Potassium based soaps and sulfur will completely eliminate any indoor infestation. If it doesn't, you need to increase your awareness of your methods and fix the gaps you're leaving.
That's awesome. I remember it took me a while to wrap my head around the idea that mites could be eradicated with just soap and water. The hard part are the eggs, every week you've got a new generation and if you don't wipe it out you start over from day 1. Most people don't have the discipline and patience to stay on their game.
A big part of your success is this: 'I've never picked up mites from the environment, even though I've lived and grown in several states and several properties now. So far, they've always come from other growers, or on cuts from other growers.'
That's amazing, keeping your grow room that clean and sterile. I'd get them every summer, and once again it takes a lot of discipline, patience, and time a lot of people don't have. It's an essential skill for growers. The hardest part for me, was dealing with the infestations I was always fighting.

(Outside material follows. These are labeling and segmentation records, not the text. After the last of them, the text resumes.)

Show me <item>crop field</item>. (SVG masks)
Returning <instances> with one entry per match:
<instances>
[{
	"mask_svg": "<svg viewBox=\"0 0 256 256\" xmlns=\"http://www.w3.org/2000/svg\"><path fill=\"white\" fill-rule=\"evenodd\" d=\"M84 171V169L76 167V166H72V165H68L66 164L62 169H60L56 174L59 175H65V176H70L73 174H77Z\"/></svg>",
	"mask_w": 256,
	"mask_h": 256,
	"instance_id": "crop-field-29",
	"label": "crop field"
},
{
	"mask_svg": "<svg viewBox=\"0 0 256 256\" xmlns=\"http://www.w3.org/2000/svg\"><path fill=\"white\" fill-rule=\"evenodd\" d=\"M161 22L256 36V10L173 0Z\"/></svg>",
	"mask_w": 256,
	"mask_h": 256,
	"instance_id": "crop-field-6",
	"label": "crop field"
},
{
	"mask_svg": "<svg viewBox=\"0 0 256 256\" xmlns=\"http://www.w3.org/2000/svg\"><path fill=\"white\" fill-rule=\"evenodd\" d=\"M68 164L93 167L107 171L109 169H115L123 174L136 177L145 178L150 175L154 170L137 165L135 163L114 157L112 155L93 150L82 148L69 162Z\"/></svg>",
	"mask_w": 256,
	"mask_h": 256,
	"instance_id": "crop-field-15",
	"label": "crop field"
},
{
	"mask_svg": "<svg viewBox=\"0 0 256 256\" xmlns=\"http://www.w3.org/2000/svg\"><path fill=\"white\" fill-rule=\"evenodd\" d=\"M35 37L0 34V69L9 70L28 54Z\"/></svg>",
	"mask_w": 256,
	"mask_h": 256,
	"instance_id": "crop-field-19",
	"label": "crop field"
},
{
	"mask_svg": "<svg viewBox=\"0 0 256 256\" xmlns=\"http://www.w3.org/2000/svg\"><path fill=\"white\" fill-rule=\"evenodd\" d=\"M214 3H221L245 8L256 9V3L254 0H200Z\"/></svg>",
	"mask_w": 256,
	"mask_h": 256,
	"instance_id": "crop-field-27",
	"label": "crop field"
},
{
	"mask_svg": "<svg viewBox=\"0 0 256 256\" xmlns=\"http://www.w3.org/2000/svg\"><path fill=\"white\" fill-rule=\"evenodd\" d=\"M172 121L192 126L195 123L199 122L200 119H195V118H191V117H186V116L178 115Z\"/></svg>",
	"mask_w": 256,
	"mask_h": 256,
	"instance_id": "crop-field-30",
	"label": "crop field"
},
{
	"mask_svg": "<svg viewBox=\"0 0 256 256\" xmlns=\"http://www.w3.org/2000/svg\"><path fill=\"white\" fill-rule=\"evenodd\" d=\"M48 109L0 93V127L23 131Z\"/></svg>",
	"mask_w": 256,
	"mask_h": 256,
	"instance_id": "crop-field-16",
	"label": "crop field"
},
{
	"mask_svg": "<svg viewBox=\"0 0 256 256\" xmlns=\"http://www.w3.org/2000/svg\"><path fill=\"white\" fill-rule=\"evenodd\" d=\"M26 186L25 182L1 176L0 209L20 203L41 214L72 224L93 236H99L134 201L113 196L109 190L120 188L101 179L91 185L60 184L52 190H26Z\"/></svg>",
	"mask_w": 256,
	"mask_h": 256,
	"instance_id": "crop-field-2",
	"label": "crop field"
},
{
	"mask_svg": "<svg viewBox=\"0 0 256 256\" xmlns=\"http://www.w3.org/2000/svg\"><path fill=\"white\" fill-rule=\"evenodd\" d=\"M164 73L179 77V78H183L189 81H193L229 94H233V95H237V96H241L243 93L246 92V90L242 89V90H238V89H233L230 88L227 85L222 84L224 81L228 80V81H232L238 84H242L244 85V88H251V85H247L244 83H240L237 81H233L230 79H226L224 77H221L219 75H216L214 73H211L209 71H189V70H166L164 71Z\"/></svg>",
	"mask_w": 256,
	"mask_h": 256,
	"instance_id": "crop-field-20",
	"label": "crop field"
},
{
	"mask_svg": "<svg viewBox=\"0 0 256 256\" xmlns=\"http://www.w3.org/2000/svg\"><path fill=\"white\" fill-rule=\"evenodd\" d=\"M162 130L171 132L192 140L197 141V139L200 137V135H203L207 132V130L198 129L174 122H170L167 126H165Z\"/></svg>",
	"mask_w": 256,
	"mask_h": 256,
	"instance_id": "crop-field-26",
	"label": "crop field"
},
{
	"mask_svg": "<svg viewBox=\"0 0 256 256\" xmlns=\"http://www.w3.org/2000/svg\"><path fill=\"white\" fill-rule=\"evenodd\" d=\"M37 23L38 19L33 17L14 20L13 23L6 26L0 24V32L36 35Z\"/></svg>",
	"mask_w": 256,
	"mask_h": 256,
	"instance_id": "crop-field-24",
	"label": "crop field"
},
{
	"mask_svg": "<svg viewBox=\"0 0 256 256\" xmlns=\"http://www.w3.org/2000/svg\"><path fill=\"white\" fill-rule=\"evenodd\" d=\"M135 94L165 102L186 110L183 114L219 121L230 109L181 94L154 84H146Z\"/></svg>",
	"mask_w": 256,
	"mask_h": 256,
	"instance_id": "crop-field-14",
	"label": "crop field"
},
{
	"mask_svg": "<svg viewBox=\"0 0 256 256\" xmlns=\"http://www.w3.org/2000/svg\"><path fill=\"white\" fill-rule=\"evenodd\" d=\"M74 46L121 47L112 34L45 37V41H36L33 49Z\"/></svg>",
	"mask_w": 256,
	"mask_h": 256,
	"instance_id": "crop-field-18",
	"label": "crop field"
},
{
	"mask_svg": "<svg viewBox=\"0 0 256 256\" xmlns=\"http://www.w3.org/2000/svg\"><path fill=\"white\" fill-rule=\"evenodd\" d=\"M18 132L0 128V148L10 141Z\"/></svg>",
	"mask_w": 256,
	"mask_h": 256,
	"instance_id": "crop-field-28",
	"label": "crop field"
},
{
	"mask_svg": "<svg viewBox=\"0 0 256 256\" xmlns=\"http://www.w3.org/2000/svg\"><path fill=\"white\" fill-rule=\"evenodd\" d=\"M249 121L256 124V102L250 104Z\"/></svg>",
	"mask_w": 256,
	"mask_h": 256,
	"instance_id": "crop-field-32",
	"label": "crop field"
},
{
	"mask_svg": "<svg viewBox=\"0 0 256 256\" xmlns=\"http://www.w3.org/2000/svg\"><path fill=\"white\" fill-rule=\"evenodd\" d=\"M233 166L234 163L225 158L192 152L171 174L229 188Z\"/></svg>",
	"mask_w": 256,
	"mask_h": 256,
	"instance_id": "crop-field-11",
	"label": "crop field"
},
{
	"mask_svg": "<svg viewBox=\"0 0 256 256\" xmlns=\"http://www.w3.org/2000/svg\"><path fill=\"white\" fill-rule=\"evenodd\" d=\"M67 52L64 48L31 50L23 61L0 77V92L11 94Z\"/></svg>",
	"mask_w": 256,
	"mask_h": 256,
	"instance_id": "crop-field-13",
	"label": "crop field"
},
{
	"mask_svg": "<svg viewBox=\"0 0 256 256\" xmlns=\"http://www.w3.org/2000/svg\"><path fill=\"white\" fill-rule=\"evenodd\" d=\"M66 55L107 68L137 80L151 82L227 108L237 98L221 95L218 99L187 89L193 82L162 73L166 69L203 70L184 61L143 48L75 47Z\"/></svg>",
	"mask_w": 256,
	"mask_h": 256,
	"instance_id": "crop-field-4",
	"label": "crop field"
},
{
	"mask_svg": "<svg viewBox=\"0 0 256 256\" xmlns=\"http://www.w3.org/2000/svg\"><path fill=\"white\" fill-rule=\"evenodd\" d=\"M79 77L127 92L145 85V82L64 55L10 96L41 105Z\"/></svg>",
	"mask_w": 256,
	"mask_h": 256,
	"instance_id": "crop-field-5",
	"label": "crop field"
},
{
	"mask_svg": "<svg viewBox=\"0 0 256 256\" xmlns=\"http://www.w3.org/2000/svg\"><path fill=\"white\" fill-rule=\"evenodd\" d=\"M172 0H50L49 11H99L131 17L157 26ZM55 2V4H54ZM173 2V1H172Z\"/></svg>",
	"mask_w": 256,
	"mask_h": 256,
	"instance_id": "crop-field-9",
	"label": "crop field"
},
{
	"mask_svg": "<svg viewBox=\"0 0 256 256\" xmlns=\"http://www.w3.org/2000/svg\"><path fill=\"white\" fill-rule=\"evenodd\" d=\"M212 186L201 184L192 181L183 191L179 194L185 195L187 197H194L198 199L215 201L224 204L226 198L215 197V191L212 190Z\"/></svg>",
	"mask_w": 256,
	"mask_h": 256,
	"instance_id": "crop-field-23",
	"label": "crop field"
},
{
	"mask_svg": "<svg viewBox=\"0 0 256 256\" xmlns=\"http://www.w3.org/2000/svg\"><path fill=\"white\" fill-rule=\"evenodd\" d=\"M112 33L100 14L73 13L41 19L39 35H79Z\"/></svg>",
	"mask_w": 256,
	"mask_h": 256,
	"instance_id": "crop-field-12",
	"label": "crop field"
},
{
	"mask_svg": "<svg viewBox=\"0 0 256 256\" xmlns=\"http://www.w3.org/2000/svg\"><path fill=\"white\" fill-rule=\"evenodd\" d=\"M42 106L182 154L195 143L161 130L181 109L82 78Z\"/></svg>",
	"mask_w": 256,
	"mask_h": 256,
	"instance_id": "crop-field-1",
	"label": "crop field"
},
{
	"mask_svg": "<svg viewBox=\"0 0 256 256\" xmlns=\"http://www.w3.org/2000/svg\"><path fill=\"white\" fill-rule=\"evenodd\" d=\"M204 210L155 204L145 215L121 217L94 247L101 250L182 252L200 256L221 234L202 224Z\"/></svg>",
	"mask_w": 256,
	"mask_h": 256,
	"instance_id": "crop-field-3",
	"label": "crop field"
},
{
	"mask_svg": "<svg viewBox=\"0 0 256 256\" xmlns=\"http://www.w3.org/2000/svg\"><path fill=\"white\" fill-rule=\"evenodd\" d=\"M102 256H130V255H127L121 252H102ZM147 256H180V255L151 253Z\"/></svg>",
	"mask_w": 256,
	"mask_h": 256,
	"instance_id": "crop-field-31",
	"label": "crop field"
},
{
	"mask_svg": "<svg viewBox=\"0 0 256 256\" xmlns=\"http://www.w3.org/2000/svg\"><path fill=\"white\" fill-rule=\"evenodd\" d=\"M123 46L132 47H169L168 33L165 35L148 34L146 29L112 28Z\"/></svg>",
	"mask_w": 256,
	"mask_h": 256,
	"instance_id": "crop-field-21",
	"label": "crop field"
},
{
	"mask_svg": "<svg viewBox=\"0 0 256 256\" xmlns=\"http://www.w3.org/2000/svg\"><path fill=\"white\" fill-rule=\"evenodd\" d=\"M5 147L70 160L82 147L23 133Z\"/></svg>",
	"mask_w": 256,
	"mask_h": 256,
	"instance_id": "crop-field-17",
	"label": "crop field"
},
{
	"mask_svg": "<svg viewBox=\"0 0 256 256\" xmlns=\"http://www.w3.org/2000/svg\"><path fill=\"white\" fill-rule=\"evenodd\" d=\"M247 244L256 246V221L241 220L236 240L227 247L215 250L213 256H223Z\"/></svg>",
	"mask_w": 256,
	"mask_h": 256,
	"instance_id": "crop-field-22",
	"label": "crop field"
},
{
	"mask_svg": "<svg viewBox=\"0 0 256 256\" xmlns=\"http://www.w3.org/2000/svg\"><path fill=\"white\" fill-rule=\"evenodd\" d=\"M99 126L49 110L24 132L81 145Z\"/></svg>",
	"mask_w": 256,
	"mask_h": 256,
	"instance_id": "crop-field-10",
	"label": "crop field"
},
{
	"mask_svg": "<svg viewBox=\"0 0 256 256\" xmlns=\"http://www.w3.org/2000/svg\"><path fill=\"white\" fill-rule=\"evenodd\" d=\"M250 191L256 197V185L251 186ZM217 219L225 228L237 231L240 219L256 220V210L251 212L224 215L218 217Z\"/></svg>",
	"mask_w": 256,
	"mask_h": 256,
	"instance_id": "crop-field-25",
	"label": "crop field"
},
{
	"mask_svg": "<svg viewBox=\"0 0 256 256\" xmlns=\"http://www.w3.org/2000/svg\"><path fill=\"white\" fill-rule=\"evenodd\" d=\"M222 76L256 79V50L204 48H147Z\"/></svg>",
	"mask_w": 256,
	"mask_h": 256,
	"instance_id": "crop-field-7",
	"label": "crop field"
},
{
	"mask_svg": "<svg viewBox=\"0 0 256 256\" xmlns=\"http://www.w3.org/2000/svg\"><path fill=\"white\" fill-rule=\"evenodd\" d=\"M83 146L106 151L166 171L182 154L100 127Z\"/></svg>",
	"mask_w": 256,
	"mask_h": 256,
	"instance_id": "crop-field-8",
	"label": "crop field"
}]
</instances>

In the mid 90s there wasn't even neem oil. At least we'd never heard of it. When I got Avid it was a Godsend, no more having to kill all your clones and start over from seed every summer when your infestation got bad. Which makes for a terrible moral dilemma. Now there's so many less toxic options we're really lucky. I haven't grown indoors for a few years which is nice, I've always preferred outdoor growing but it has it's share of problems.
I've talked to some 502 Washington state outdoor recreational growers, checked out their grows. Not a single mite and they have had terrible problems with russet and varroa mites. The official state clone dealers are all infested and the desert is full of them now. The bugs have nowhere to go but onto the lush green ganja plants. I'm assuming the clone dealers don't care because they're not flowering the plants, just selling cuts to people. Which is why I don't take cuts from people anymore.
The growers use biological controls. I was so proud of my buddy, he had thousands of plants and not a mite on them. He said his biggest problem was the predator mites were starving to death! He was talking about getting into insect breeding so he doesn't have to keep buying new ones for each crop. Never has to spray. Couldn't believe it, the cleanest garden in the state was a big commercial 502 garden. If I had an infestation this is what I'd use.